A performance-based system would be bad news for PA cyber schools; none of the fourteen schools have ever hit the state proficiency requirements, and some are spectacularly bad. Looking just at 2018-2019, we find that none of the schools beat the state average of 62.1% proficient for English or 45.2% for Math. A couple were almost in the neighborhood, but some--well. Agora Cyber was 34% English, 10.6% Math. Insight PA Cyber was 28.5% English, 7.6% Math. And Commonwealth Charter Academy, the 800 pound gorilla of PA cybers, the business that spent $19 million for advertising over just two years-- their scores show 5% English, and 13.5% Math.
The report notes that state level cyber charters are created by state agencies are created by state legislation or a state-level agency, and therefor accountable to them. Pennsylvania's charter are okayed by the state, then created by businesses and accountable to the business owners. But accountability remains a huge problem for Pennsylvania taxpayers when it comes to charters.
As the report notes, PA is not the only state to face accountability issues. But other states have adapted. In Ohio, the ECOT scandal, in which the major cyber school in the state was found to have lied about enrollment to the tune of tens of millions of dollars, the legislature has tightened up rules. Indiana also had a major scandal (which they found because they require annual audits), and the legislature passed some reforms to tighten the rules. California's huge A3 scandal has led to a moratorium on new cybers, now in place until 2025.

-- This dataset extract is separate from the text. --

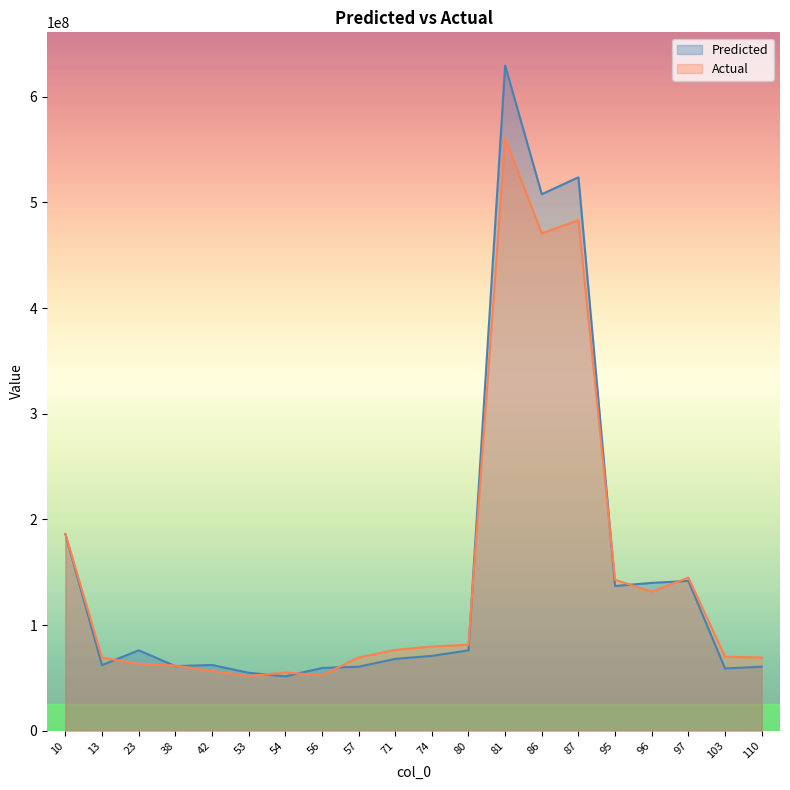

What is the average value of the Predicted series?

154352275.9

However, in PA, the ScrantonTimes Tribune last year ran a story revealing that six of the 14 cybers have never been reviewed by state auditors, and some only audited once, long ago--Commonwealth Charter Academy's most recent audit was conducted in 2012. As yet the legislature has done nothing other than to oppose Governor Wolf's plan including a required annual audit for cyber schools.

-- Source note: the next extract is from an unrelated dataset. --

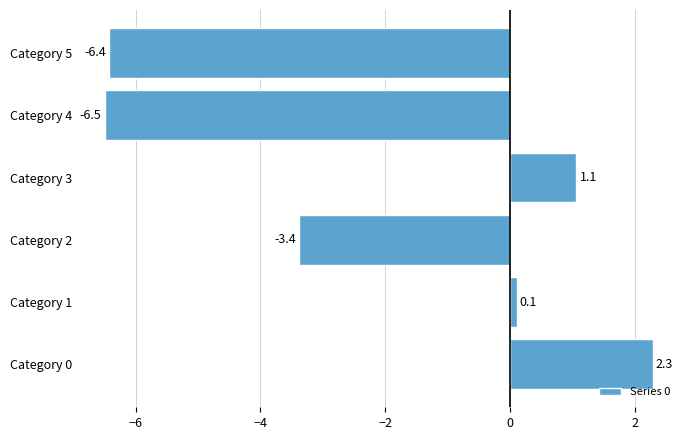

Are the bars horizontal?

Yes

The report includes several recommendations, some of which are pretty basic common sense. Don't pay for cyber charter schools if the local district already offers virtual schooling. Create a state-level cyber as a true public good. Audit cyber schools annually. Set a tuition rate in line with actual costs of providing virtual schooling, and make it uniform across the state. Vet newly proposed charters based on quality and need.
In short, treat virtual schooling as a part of an important public education system, and not as an opportunity for some business folks to hoover up taxpayer dollars. Several superintendents ago, my boss, as he was leaving the job, offered me some advice. "Go start a cyber school," he said. "It's going to be as good as printing money." He was not wrong then. It would be nice if Pennsylvania adopted enough rules so that he would be wrong now.